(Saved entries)
* Begin *

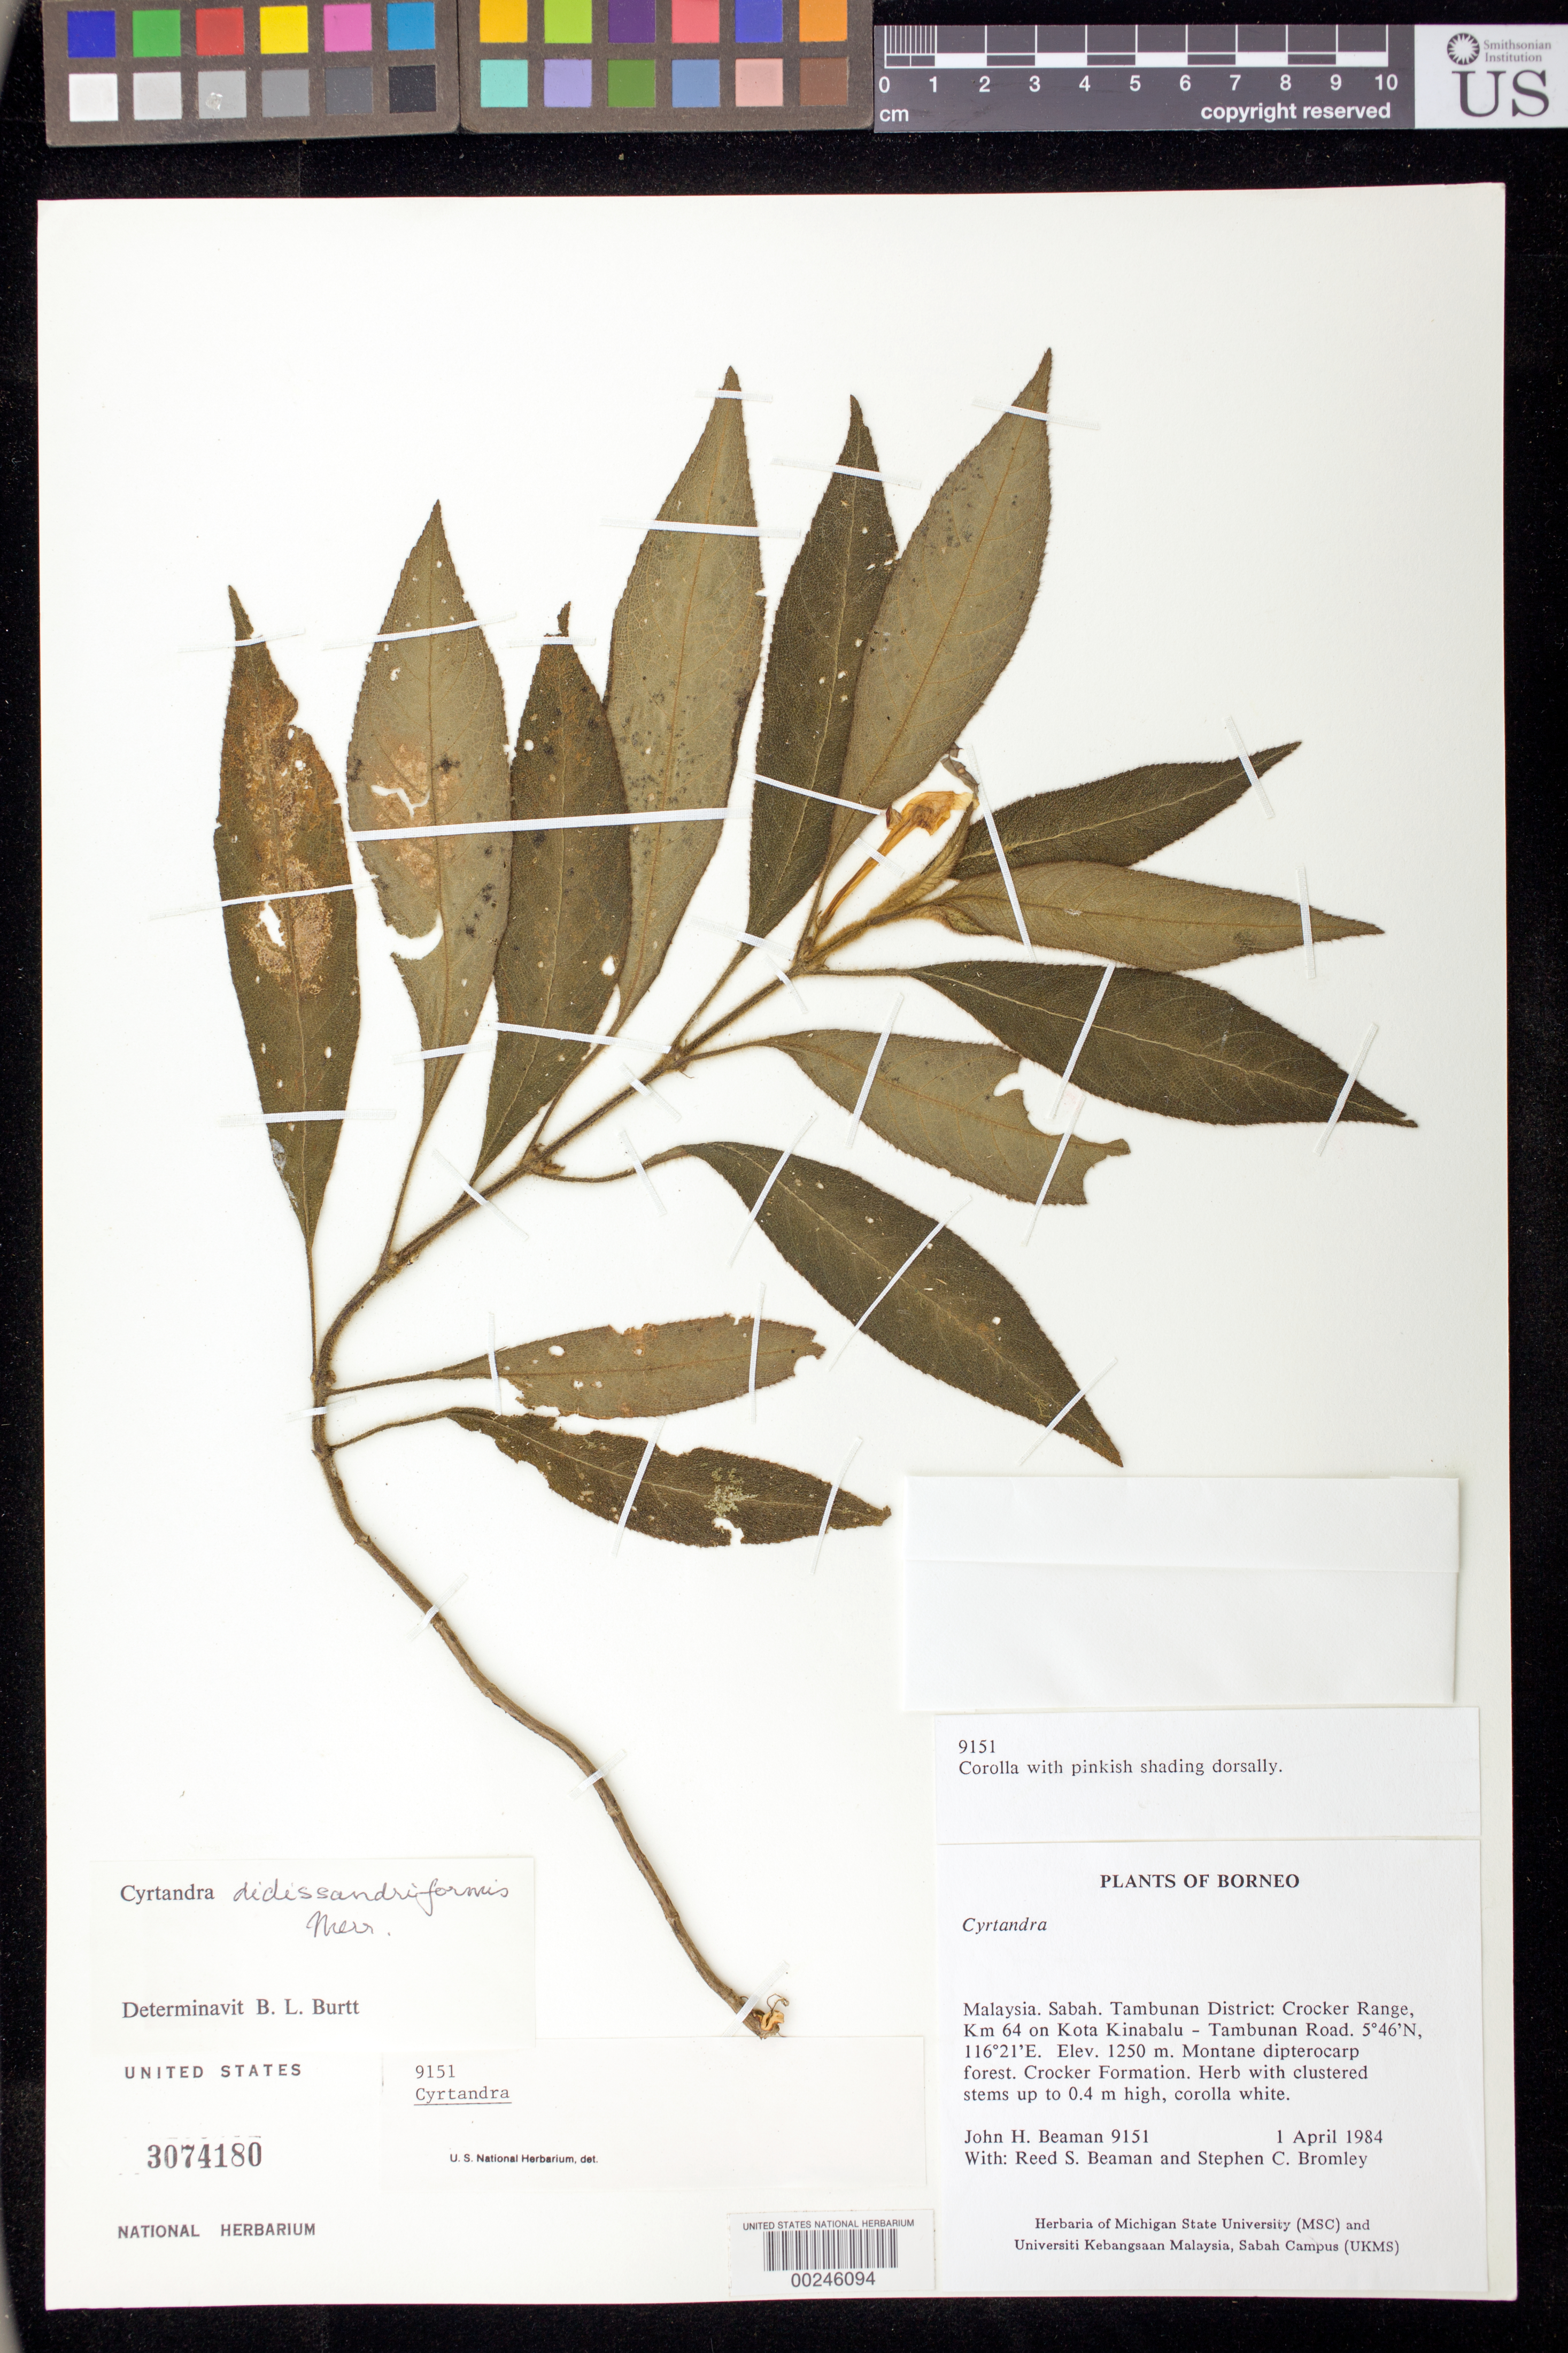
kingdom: Plantae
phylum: Tracheophyta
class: Magnoliopsida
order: Lamiales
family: Gesneriaceae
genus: Cyrtandra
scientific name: Cyrtandra didissandriformis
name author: Merr.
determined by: Burtt, B. L.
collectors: J. H. Beaman, R. S. Beaman & S. Bromley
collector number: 9151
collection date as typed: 01 Apr 1984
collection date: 1984-04-01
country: Malaysia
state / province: Sabah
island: Borneo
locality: Tambunan dist, crocker range, km 64 on kota kinabalu - tambunan road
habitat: Montane dipterocarp forest, crocker formation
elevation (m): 1250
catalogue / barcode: US 3074180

* End *

(Problem to work on) Could you rewrite the stretch of material from the line containing "name author: Merr." through the end of the material as a numbered list, omitting any blank lines?

(Response for this exercise)
1. name author: Merr.
2. determined by: Burtt, B. L.
3. collectors: J. H. Beaman, R. S. Beaman & S. Bromley
4. collector number: 9151
5. collection date as typed: 01 Apr 1984
6. collection date: 1984-04-01
7. country: Malaysia
8. state / province: Sabah
9. island: Borneo
10. locality: Tambunan dist, crocker range, km 64 on kota kinabalu - tambunan road
11. habitat: Montane dipterocarp forest, crocker formation
12. elevation (m): 1250
13. catalogue / barcode: US 3074180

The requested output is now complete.